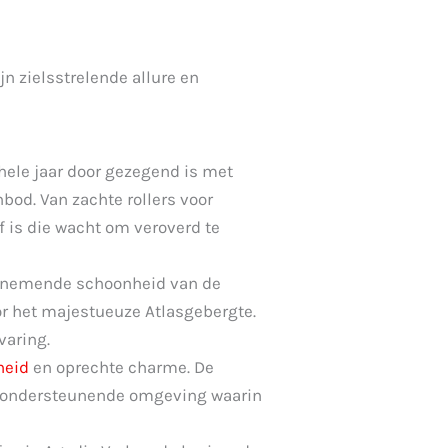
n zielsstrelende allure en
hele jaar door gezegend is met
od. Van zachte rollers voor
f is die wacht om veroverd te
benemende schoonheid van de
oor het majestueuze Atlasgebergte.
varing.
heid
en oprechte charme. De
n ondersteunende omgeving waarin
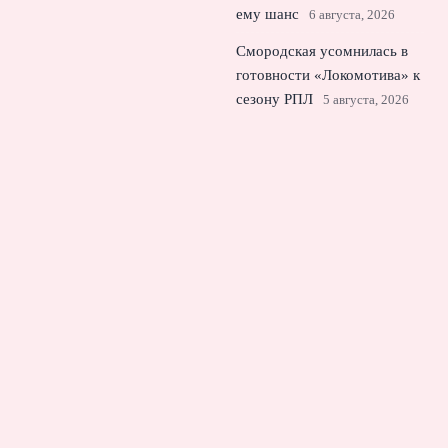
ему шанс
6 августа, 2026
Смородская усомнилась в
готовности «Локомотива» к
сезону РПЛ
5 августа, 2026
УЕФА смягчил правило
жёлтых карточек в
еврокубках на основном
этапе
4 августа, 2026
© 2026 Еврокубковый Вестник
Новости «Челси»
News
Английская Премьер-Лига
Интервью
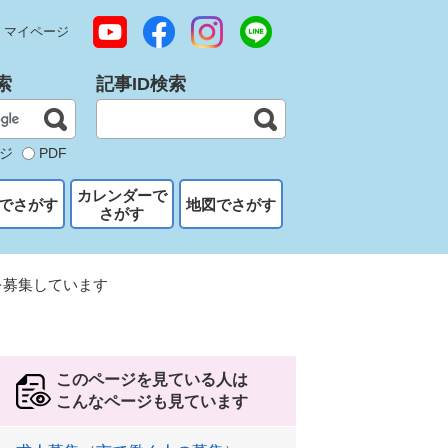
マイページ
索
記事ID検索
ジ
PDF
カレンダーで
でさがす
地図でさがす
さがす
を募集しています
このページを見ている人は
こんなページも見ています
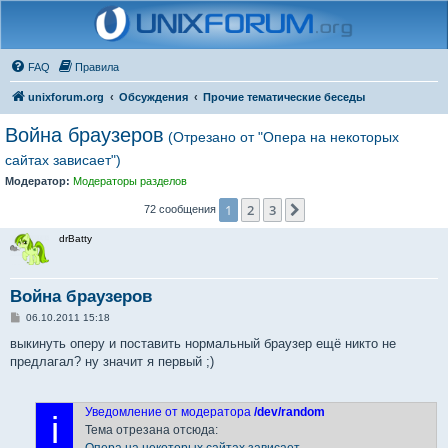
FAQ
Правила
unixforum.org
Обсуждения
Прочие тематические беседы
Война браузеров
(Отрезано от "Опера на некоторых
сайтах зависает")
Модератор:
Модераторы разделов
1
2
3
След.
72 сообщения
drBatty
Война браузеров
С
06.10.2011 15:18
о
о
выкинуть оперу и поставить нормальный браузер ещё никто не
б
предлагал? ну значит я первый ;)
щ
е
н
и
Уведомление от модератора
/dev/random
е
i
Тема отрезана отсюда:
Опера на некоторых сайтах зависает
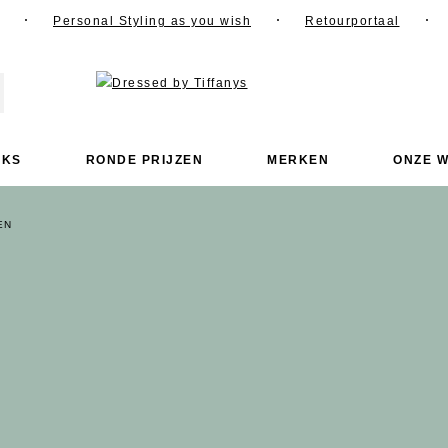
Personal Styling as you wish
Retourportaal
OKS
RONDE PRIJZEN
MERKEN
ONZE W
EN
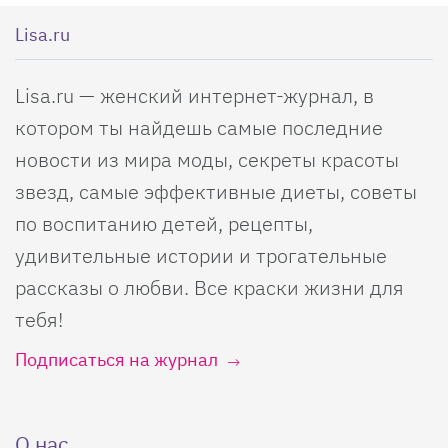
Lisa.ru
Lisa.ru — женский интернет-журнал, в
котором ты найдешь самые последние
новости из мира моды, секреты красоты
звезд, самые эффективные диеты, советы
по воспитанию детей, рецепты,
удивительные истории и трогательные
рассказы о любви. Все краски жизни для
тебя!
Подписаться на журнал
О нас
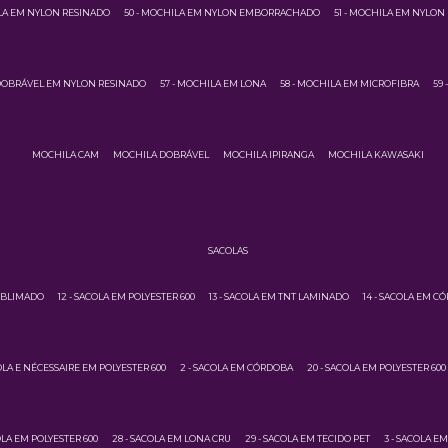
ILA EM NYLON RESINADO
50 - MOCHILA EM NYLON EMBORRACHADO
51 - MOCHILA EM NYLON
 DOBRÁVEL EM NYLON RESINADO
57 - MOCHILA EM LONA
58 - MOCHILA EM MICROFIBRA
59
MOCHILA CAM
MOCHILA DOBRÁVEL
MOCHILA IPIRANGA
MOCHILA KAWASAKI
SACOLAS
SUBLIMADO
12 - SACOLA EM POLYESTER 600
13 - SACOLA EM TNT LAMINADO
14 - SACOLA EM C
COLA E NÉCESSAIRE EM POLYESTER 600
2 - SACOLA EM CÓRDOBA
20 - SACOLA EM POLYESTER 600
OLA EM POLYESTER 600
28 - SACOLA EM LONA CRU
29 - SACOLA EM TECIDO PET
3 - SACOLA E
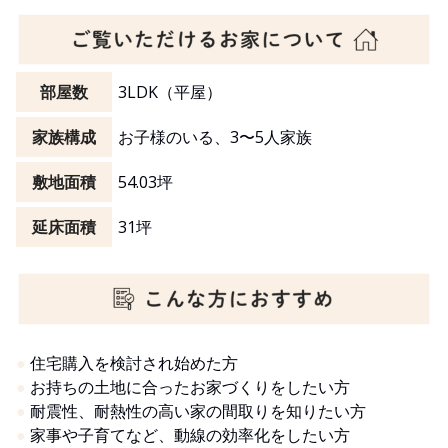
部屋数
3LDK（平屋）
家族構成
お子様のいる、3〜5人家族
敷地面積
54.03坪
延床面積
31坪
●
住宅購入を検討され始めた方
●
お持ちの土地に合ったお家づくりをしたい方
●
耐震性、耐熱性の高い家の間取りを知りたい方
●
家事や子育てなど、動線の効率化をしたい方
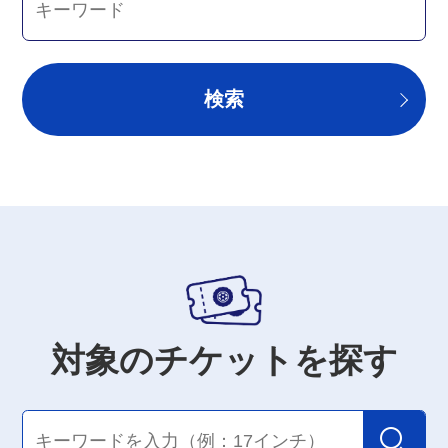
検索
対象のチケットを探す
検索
---
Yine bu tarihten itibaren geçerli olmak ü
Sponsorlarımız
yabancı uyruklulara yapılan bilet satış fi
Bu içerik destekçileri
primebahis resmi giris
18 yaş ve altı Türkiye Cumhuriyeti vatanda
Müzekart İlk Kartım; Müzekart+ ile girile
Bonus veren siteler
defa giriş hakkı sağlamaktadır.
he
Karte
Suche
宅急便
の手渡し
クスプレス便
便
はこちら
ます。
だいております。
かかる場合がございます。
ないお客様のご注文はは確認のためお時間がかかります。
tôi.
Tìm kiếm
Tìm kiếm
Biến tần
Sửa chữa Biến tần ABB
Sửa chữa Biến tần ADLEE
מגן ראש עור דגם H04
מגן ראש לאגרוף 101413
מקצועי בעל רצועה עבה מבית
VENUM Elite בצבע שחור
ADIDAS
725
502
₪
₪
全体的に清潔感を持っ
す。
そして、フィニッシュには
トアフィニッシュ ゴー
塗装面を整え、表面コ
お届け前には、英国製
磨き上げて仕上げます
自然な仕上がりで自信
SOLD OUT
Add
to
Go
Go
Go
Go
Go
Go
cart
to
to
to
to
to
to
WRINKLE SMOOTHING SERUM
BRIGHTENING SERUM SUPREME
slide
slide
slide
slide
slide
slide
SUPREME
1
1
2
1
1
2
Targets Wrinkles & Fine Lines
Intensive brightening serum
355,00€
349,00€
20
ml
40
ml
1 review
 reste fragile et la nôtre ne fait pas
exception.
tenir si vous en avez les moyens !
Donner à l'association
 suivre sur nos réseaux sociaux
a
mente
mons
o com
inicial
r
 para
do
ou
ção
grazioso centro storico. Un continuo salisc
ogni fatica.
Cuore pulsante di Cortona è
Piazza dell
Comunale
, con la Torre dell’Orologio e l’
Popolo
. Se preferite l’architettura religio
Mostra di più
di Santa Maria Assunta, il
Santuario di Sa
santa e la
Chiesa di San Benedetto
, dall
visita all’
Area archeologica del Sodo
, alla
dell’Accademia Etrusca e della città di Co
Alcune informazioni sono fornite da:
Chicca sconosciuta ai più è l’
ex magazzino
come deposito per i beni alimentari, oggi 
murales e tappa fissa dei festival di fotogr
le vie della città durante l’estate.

**REQUIREMENT**
Using the material above, transcribe exactly the lines from the line with "Mostra di più" to the line with "le vie della città durante l’estate."; both count, and nothing else goes in.

**RESPONSE**
Mostra di più
di Santa Maria Assunta, il
Santuario di Sa
santa e la
Chiesa di San Benedetto
, dall
visita all’
Area archeologica del Sodo
, alla
dell’Accademia Etrusca e della città di Co
Alcune informazioni sono fornite da:
Chicca sconosciuta ai più è l’
ex magazzino
come deposito per i beni alimentari, oggi 
murales e tappa fissa dei festival di fotogr
le vie della città durante l’estate.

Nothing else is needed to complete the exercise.